AI-Mediated Mental Health Disclosure

This project explores how AI systems can responsibly support youth mental health by strengthening connections to trusted sources of care with privacy, agency, and trust at the center.

Youth in the United States are facing a growing mental health crisis [1]. However, many adolescents do not seek timely support due to barriers such as difficulty articulating their emotional experiences, uncertainty about when or how to ask for help, and concerns about social stigma [2]. At the same time, recent studies show that one in eight adolescents use generative AI chatbots (e.g., ChatGPT, Gemini) to seek mental health advice because they are accessible, immediate, and perceived as private [3,4]. Despite this growing use, AI-mediated conversations remain isolated from adolescents’ formal care circle and are vulnerable to hallucinated or potentially harmful guidance [5].

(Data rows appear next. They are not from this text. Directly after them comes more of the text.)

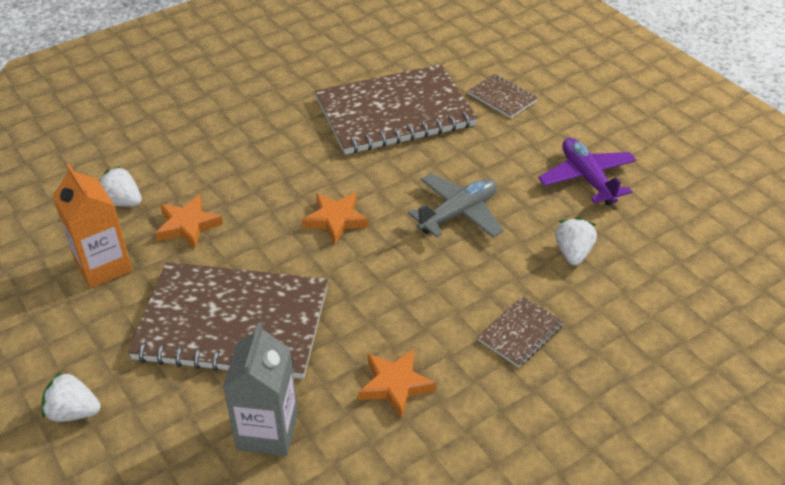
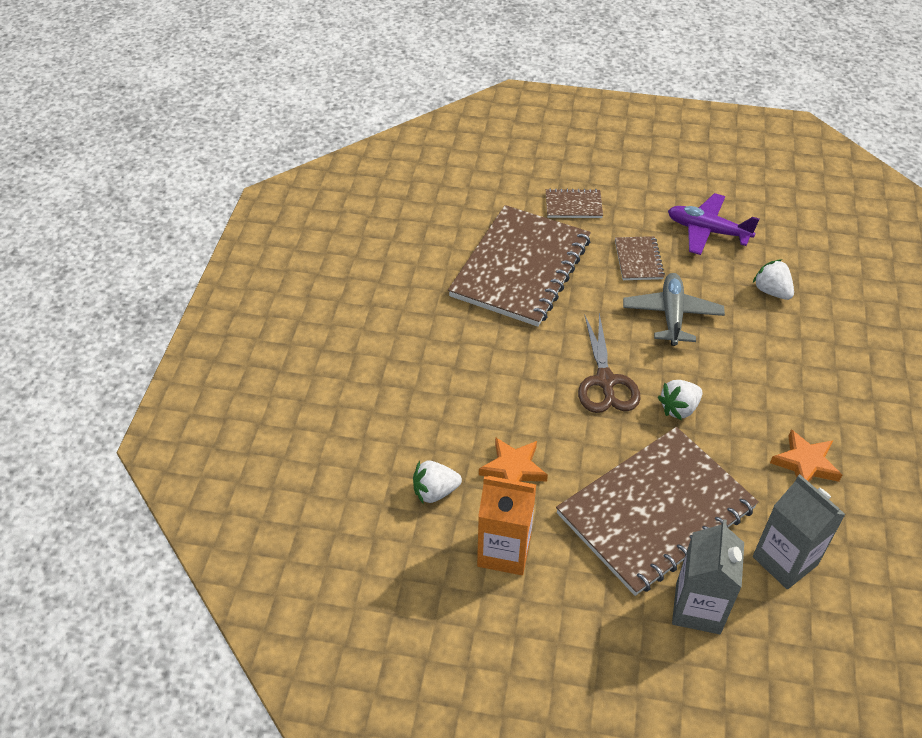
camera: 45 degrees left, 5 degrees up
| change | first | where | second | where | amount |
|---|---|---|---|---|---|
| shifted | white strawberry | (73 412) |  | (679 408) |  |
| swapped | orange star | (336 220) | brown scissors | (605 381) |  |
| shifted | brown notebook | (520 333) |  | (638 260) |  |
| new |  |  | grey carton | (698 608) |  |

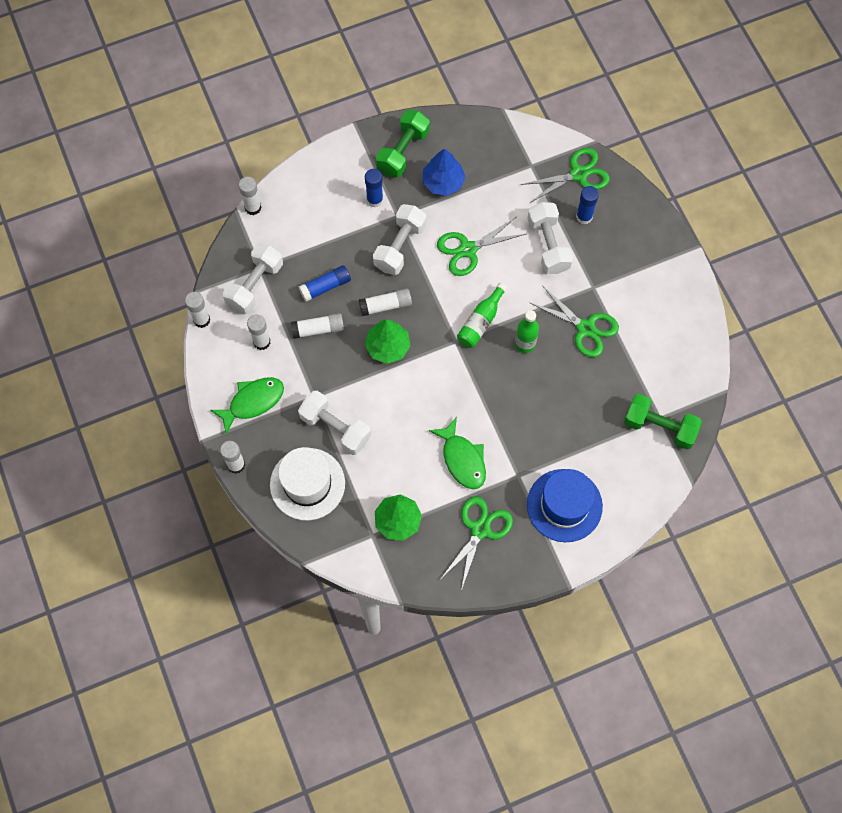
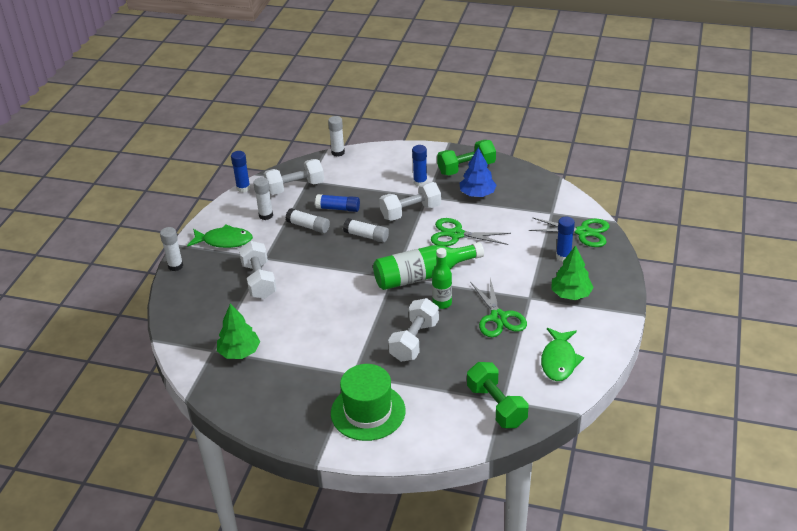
camera: 40 degrees right, 30 degrees down
| change | first | where | second | where | amount |
|---|---|---|---|---|---|
| repainted | white glue stick | (201 320) | blue glue stick | (243 188) |  |
| gone | white hat | (307 484) |  |  |  |
| shifted | green tree | (387 347) |  | (571 294) |  |
| shifted | green fish | (462 459) |  | (559 360) |  |
| gone | green scissors | (480 530) |  |  |  |
| scaled | green bottle | (481 322) |  | (423 275) | x1.66 |
| shifted | white dumbbell | (548 245) |  | (414 341) |  |
| repainted | blue hat | (564 505) | green hat | (368 412) |  |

Existing research on AI and mental health highlights its potential for screening, psychoeducation, and structured therapeutic interactions [6,7]. This project examines how AI systems can responsibly support youth mental health and wellbeing. Rather than positioning AI as a standalone source of support, it explores how such systems can strengthen connections between young people and the trusted individuals in their lives, with careful attention to privacy, agency, and trust.

References

  1. Centers for Disease Control and Prevention. Youth mental health: The numbers, Nov 29 2024. Accessed: 2025-12-12.
  2. Jerica Radez, Tessa Reardon, Cathy Creswell, Faith Orchard, and Polly Waite. Adolescents’ perceived barriers and facilitators to seeking and accessing professional help for anxiety and depressive disorders: a qualitative interview study. European child & adolescent psychiatry, 31(6):891–907, 2022.
  3. Ryan K McBain, Robert Bozick, Melissa Diliberti, Li Ang Zhang, Fang Zhang, Alyssa Burnett, Aaron Kofner, Benjamin Rader, Joshua Breslau, Bradley D Stein, et al. Use of generative ai for mental health advice among us adolescents and young adults. JAMA Network Open, 8(11):e2542281–e2542281, 2025.
  4. Hannah R Lawrence, Renee A Schneider, Susan B Rubin, Maja J Matari ´c, Daniel J McDuff, and Megan Jones Bell. The opportunities and risks of large language models in mental health. JMIR Mental Health, 11(1):e59479, 2024.
  5. Scott Monteith, Tasha Glenn, John R Geddes, Peter C Whybrow, Eric Achtyes, and Michael Bauer. Artificial intelligence and increasing misinformation. The British Journal of Psychiatry, 224(2):33–35, 2024.
  6. Raluca Balan and Thomas P Gumpel. Chatgpt clinical use in mental health care: Scoping review of empirical evidence. JMIR Mental Health, 12:e81204, 2025.
  7. Thieme, A., Hanratty, M., Lyons, M., Palacios, J., Marques, R. F., Morrison, C., & Doherty, G. (2023). Designing human-centered AI for mental health: Developing clinically relevant applications for online CBT treatment. ACM Transactions on Computer-Human Interaction30(2), 1-50.
  8. Andreas Bucher, Sarah Egger, Inna Vashkite, Wenyuan Wu, and Gerhard Schwabe. “it’s not only attention we need”: Systematic review of large language models in mental health care. JMIR Mental Health, 12(1):e78410, 2025.